The Deputy will be aware that the National Council for Special Education (NCSE) is responsible, through its network of local Special Educational Needs Organisers (SENOs) for allocating resource teachers and Special Needs Assistants (SNAs) to schools to support children with special educational needs. The NCSE operates within my Department's criteria in allocating such support. This now includes a requirement for the NCSE to have regard to an overall cap on the number of SNA posts. I wish to advise the Deputy that there is not presently a distinct disability category of Attention Deficit Hyperactivity Disorder (ADHD) for resource allocation purposes. Such children may be receiving supports in schools via their inclusion within other disability categorisations, such as mild general learning difficulty, or a low incidence disability categorisation, while also having ADHD. Pupils with ADHD may receive additional teaching support either under the General Allocation Model in primary schools or equivalent provision in post primary schools if their educational assessments place them in the mild general learning disability category.
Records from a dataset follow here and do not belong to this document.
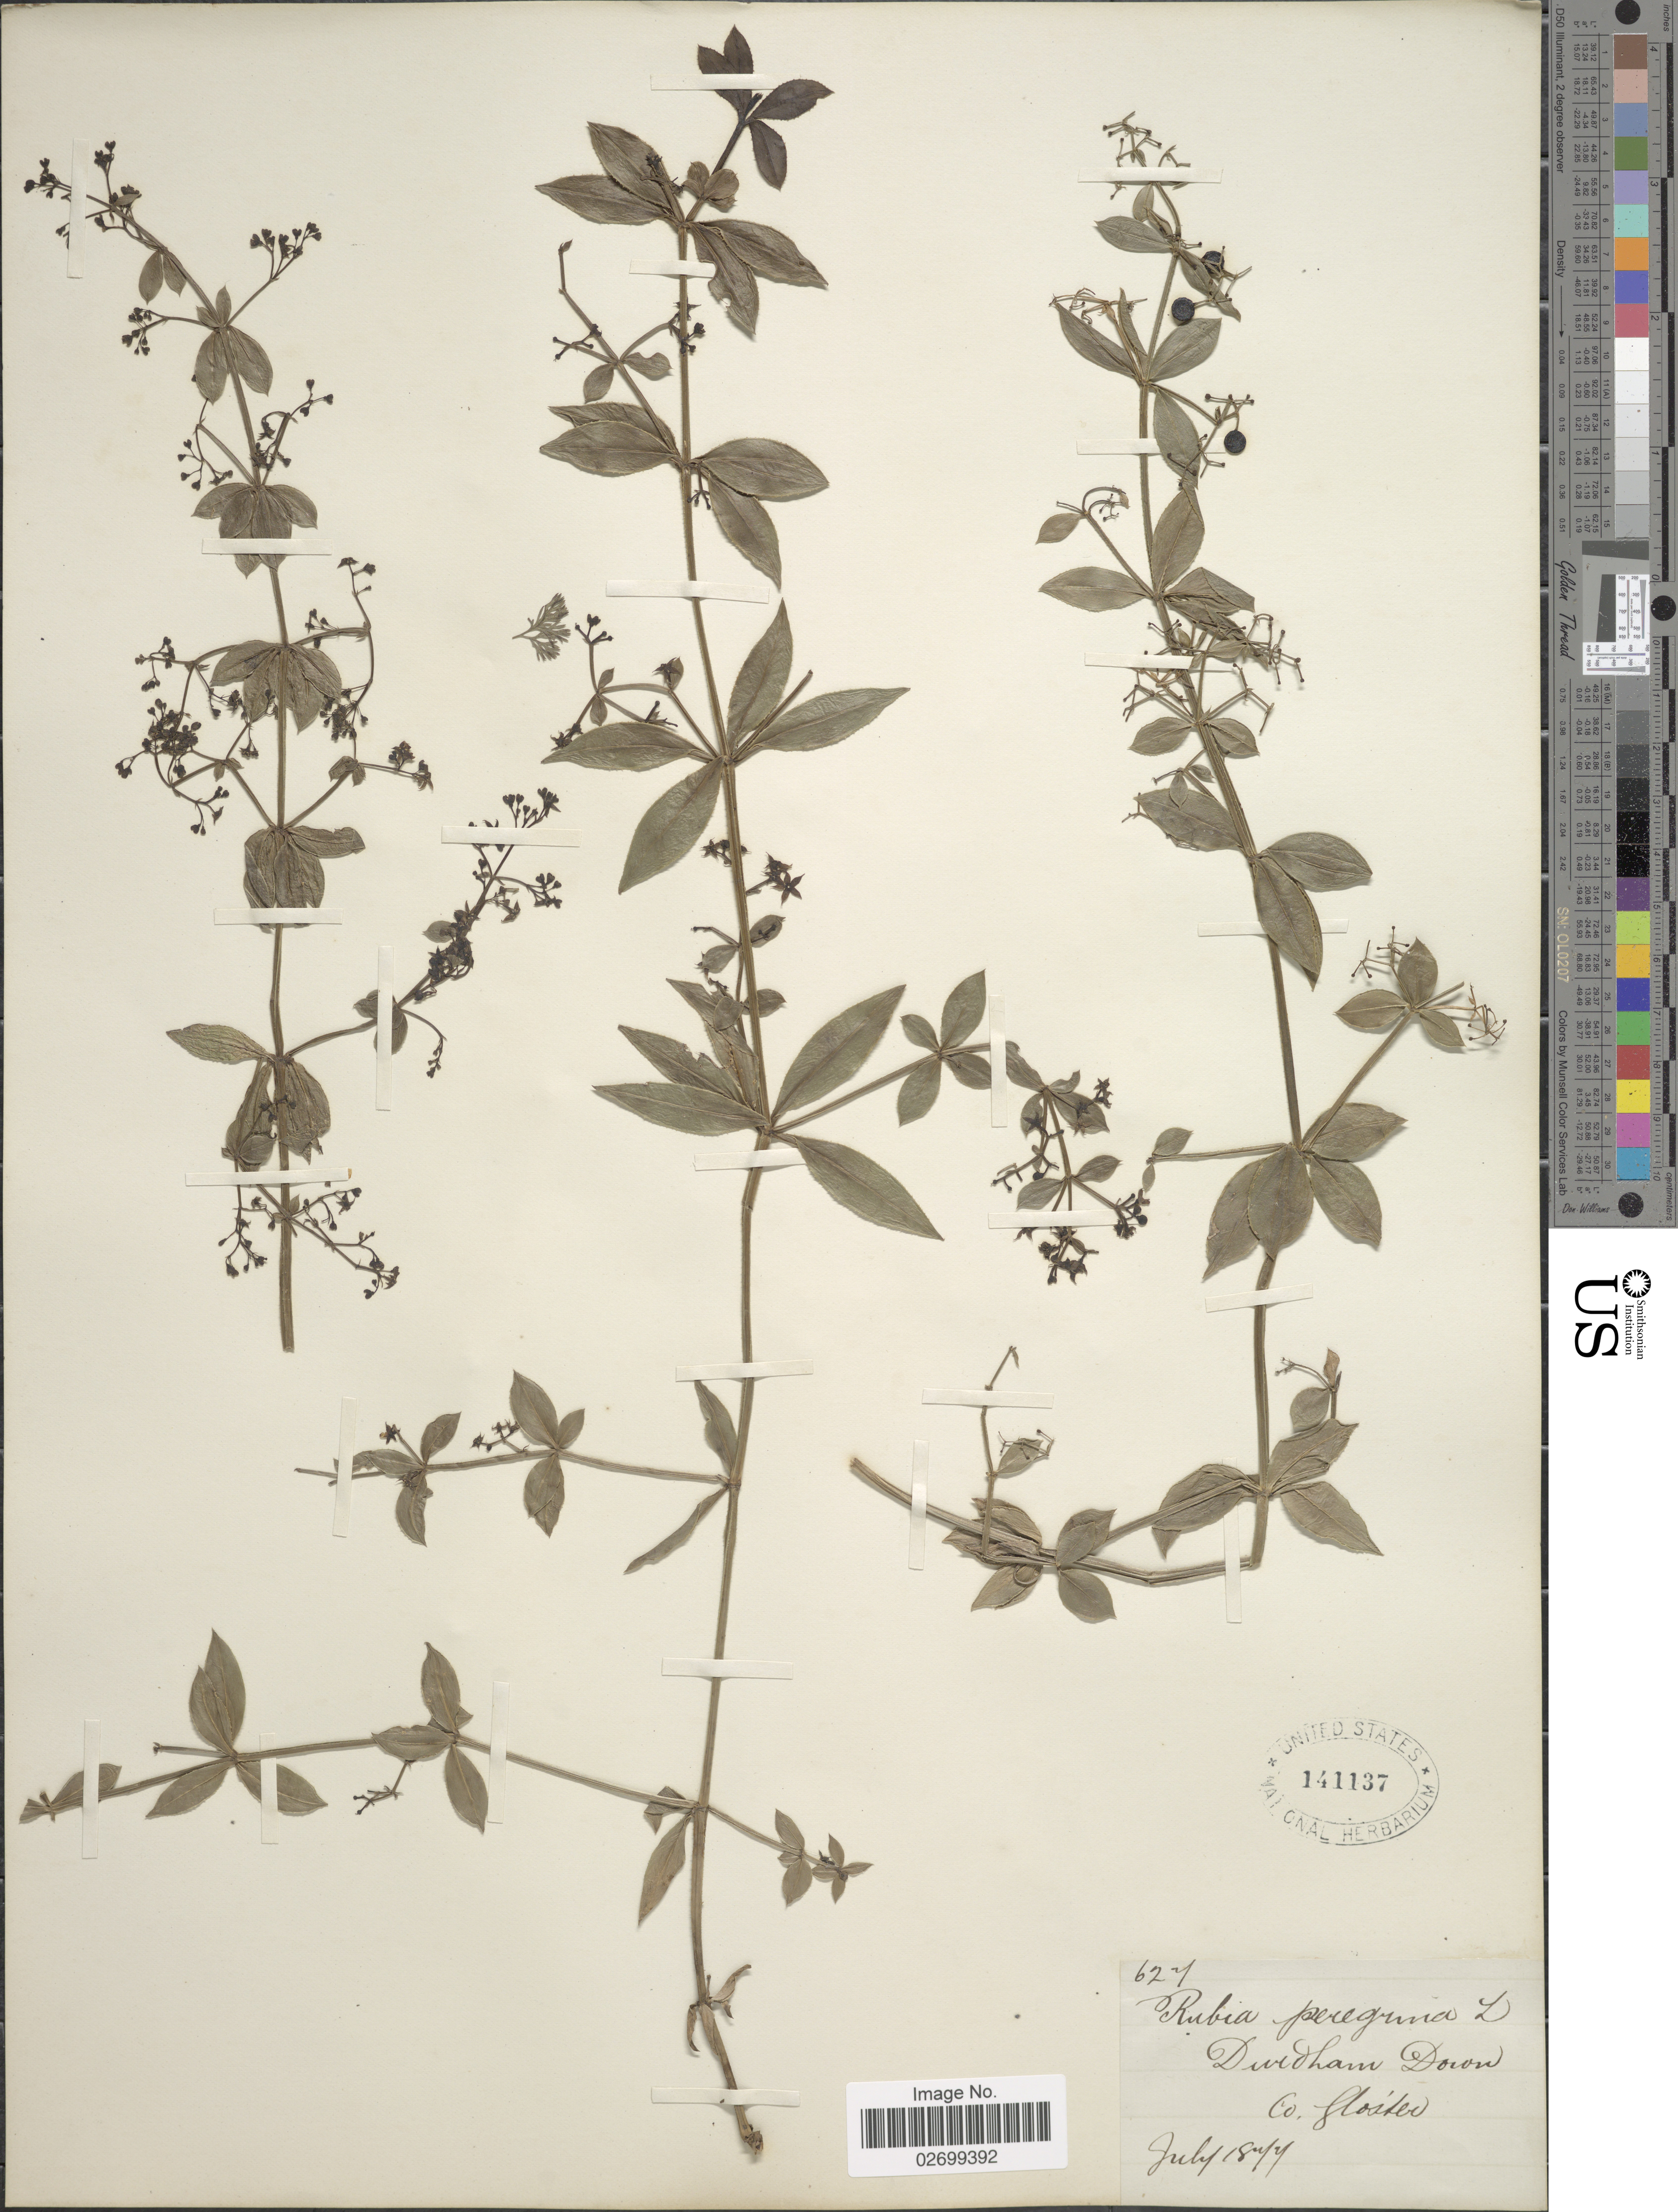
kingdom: Plantae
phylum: Tracheophyta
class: Magnoliopsida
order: Gentianales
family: Rubiaceae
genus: Rubia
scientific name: Rubia peregrina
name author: L.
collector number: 627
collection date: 1877-07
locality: Divedham Doron Co. Gloster [interpreted]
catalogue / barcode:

Pupils with who are diagnosed with EBD or more complex needs as defined by the Department's Circular Sp Ed 02/05, are supported through an allocation of individual additional resource teaching hours allocated by the National Council for Special Education. As such, it is not possible to advise of the number of children with ADHD who are receiving additional supports in mainstream primary and post primary education. The NCSE has recently published statistical information in relation to the allocation of SNA posts and resource teaching hours to Primary, Special and Post Primary Schools. The information is provided on a county by county and school by school basis and is available on its website at www.ncse.ie.
The NCSE have also detailed the number of children being supported with additional resources in schools by disability category breakdown in their recently published report Supporting Children with Special Educational Needs in Schools, which is also available at www.ncse.ie.